尊敬と二番煎じは別物
脚本家・壽倉雅(すくら・みやび)でございます。
「こんな人になりたい!」と、皆さんは目標したり、尊敬をしたりする方はいらっしゃいますか?
私も、仕事の中で「こういう人になりたい」と思うことは、たくさんあります。
今日は、そんな尊敬に関するお話です。
作風が、マルパクリだった頃
専門学校時代、私はシナリオライターの専攻をしており、とにかく毎日授業課題と自主制作(公募用)として、原稿用紙やWordに向かう日々を送っていました。
当時から、「尊敬する脚本家は橋田壽賀子先生です!」と豪語していたこともあり、友人から雰囲気が似てるとまで言われたほど。(そんなことは絶対ないのだけれど)
橋田壽賀子氏と言えば、『渡る世間は鬼ばかり』をはじめ、その時代を生きる家族たちを時代劇現代劇問わず、丁寧に描いてきたホームドラマの巨匠です。
影響を受けやすいこともあってか、当時授業課題でも公募用作品でも、どうしてもテーマが家族よりになってしました。それに、橋田ドラマの特徴である長セリフや、憎たらしい姑や小姑といった要素までも、私自身の作品に取り入れていました。
必然的に場面転換が少なかったり、セリフの口調までもが『渡鬼』に似てきてしまっていました。
おそらく、10年前の専門学生時代の自分の作品を見たら、思わずこう思ってしまうでしょう。
「こんなの、橋田壽賀子ドラマのパクリじゃん!」
二番煎じではいけない
パクリのままではいけない……と思った私は、パクらないように意識しながら作品執筆を続けました。ただ、意識をしたところで一度ついた書き方のクセや作風なんてものは治りません。
私なりに、あえて違うジャンルを書いてみたのですが、結局長ゼリフや登場人物のキャラクター像が、似たり寄ったりになっているのです。

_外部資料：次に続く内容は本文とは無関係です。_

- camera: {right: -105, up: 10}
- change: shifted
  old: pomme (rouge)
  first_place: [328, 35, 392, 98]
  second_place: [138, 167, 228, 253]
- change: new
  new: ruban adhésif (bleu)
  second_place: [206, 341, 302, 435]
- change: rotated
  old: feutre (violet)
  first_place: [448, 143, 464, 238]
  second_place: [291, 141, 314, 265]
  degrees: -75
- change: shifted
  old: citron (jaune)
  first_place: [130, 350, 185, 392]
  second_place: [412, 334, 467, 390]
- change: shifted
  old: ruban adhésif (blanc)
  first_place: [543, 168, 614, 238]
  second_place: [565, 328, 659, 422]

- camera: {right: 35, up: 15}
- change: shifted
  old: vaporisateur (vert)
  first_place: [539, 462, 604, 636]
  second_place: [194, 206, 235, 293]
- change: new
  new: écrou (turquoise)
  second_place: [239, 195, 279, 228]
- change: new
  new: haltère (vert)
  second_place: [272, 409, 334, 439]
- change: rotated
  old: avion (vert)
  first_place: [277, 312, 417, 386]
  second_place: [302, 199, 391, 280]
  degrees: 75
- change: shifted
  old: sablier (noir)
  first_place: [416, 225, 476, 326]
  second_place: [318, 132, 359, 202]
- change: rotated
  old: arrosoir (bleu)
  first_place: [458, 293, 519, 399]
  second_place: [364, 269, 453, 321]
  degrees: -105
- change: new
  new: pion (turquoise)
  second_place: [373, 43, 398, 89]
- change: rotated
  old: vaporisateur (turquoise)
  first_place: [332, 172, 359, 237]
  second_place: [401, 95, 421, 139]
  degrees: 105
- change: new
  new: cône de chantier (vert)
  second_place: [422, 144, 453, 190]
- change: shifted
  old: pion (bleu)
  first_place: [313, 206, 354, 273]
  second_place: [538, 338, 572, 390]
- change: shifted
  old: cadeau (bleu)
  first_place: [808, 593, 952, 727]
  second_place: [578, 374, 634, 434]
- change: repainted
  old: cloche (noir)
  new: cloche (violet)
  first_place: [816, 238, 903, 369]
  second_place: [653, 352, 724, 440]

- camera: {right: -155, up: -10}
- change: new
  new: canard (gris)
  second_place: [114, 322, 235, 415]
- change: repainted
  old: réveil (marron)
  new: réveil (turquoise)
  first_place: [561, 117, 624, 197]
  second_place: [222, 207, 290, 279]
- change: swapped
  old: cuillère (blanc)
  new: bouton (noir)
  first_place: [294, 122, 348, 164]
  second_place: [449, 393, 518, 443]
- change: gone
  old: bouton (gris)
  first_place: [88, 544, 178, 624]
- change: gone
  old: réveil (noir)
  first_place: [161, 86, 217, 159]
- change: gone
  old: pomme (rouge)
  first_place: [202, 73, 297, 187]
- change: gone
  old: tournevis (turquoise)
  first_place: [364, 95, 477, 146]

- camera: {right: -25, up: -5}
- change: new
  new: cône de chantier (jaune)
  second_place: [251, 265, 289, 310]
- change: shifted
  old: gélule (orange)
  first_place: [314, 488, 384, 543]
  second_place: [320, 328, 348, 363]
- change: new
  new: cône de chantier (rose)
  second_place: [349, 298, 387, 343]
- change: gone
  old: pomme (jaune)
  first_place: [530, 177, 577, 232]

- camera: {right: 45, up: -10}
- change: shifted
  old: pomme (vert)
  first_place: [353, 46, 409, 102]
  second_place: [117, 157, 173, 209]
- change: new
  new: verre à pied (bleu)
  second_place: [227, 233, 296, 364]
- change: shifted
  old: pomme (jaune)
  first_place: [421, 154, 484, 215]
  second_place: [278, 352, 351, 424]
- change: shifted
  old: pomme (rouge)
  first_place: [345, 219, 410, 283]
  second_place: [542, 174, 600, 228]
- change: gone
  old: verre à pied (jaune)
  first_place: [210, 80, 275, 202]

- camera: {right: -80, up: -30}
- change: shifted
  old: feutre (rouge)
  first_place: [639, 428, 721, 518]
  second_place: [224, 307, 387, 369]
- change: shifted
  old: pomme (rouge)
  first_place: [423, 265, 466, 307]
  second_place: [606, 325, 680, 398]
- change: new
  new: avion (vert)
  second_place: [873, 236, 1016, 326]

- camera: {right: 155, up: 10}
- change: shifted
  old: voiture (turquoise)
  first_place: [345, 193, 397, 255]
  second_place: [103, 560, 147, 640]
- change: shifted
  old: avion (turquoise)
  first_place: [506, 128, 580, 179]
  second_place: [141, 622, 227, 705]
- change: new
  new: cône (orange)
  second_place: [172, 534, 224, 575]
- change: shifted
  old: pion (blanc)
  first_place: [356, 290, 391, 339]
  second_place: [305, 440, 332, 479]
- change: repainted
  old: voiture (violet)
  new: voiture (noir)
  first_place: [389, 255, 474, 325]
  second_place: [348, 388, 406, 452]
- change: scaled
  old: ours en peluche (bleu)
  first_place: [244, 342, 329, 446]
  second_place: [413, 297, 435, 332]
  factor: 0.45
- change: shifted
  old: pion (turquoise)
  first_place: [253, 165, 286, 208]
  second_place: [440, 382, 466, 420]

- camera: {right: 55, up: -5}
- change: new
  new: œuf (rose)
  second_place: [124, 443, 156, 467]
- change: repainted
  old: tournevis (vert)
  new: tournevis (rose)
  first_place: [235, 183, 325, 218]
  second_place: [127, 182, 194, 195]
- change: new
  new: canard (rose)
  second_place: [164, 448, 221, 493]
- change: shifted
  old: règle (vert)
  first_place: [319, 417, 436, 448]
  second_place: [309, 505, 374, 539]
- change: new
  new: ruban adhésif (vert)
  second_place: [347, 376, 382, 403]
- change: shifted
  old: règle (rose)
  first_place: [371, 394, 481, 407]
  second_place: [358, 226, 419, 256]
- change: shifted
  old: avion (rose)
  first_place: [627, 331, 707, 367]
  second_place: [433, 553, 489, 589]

自分の作風とは何だろう、作風が寄せないようにするにはどうしたら良いのか、迷う日々が続いていました。
そんな時、授業を担当されていた講師の先生が、私におっしゃいました。
「このままでは、いつまでも橋田壽賀子作品の二番煎じになってしまう。あなたにしか書けない、あなたの作るホームドラマを描かなければいけない」
この言葉に、私は目覚めました。
『ホームドラマ』という得意ジャンルがあるならば、何も嫁姑を出さなくても良いし、現代的な家族ドラマ、男視点だから描けるドラマがあると。
やがて、回数を重ねるたびに、小うるさい姑や小姑キャラも登場しない、長ゼリフも出てこない脚本が書けるようになりました。
また、同期の学生たちと自主制作で作ったドラマのジャンルは恋愛もの。最初は自分に恋愛ものなんて書けるのかと思ったのですが、練りに練ったプロットの直しを数回重ねた結果Goサインが出て、恋愛ものの脚本を書くことができました。
あの頃の先生の言葉のおかげで、二番煎じではなく、『私にしか書けない世界観』をイメージしながら、今も私は脚本を書き続けています。